Subtraction in bash

Question

printf "$(( $(date '+%H * 60 + %M') ))\n"
date '+%H * 60 + %M' | bc
date '+%H 60 * %M + p' | dc

The above will give the minutes that have passed in the day.

Using any of the above time outputs, how do I subtract it from the total minutes in the day (i.e., 1440) to display the minutes left in the day?

Answer 1

You could use something like this:

minutesElapsed="$(date '+%H * 60 + %M' | bc)"
minutesDay="1440" 
minutesLeft="$(($minutesDay-$minutesElapsed))"

Output:

echo "$minutesLeft"
332

Short version:

echo "$((1440-$(date '+%H * 60 + %M' | bc)))"

Answer 2

The following computes the difference of timestamps in minutes:

printf '%d\n' $(( ( $(date -d 'tomorrow 00:00' '+%s') - $(date '+%s') ) / 60 ))
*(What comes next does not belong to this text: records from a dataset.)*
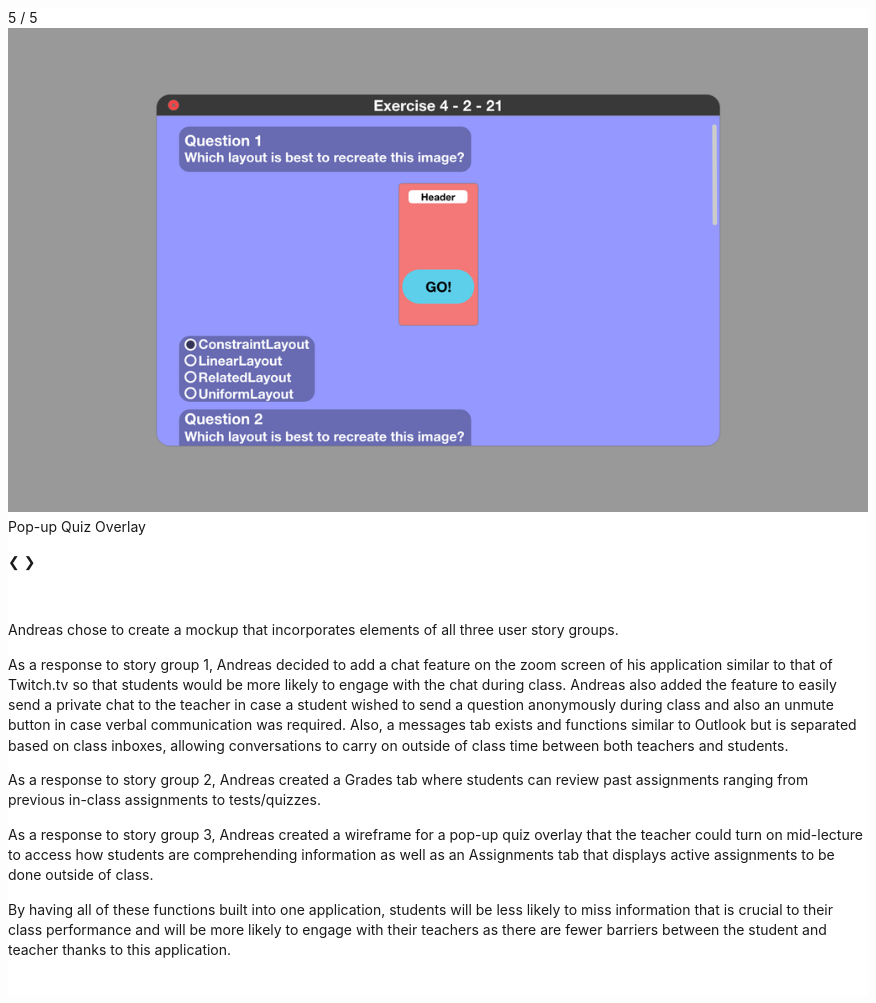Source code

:   <div class="mySlides2">
    <div class="numbertext">5 / 5</div>
    <img src="/images/AndreasMarshMod3/zoomPopupQuiz.png" style="width:100%">
    <div class="text">Pop-up Quiz Overlay</div>
  </div>

  
  <a class="prev" onclick="plusSlides(-1, 1)">&#10094;</a>
  <a class="next" onclick="plusSlides(1, 1)">&#10095;</a>
</div>


<div style="text-align:center">
  <span class="dot" onclick="currentSlide(1, 1)"></span>
  <span class="dot" onclick="currentSlide(2, 1)"></span>
  <span class="dot" onclick="currentSlide(3, 1)"></span>
  <span class="dot" onclick="currentSlide(4, 1)"></span>
  <span class="dot" onclick="currentSlide(5, 1)"></span>
</div>
<br>
<p>Andreas chose to create a mockup that incorporates elements of all three user story groups.</p>
<p>As a response to story group 1, Andreas decided to add a chat feature on the zoom screen of his application similar to that of Twitch.tv so that students would be more likely to engage with the chat during class. Andreas also added the feature to easily send a private chat to the teacher in case a student wished to send a question anonymously during class and also an unmute button in case verbal communication was required. Also, a messages tab exists and functions similar to Outlook but is separated based on class inboxes, allowing conversations to carry on outside of class time between both teachers and students.</p>
<p>As a response to story group 2, Andreas created a Grades tab where students can review past assignments ranging from previous in-class assignments to tests/quizzes.</p>
<p>As a response to story group 3, Andreas created a wireframe for a pop-up quiz overlay that the teacher could turn on mid-lecture to access how students are comprehending information as well as an Assignments tab that displays active assignments to be done outside of class.</p>
<p>By having all of these functions built into one application, students will be less likely to miss information that is crucial to their class performance and will be more likely to engage with their teachers as there are fewer barriers between the student and teacher thanks to this application.</p>
<br>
Note the use of format string %d\n. You shouldn't pass your data in the first argument for printf, as the first argument is the format string, and printf may interpret some sequences as the format specifiers (%d as integer specifier, %s as string specifier, etc.).

Answer 3

Given your three exemplars, what about:

printf "$(( 1440 - ( $(date '+%H * 60 + %M') ) ))\n"
date '+1440 - ( %H * 60 + %M )' | bc
date '+1440 %H 60 * %M + - p' | dc

You don't quite need all the spaces added, but you do need the added parentheses.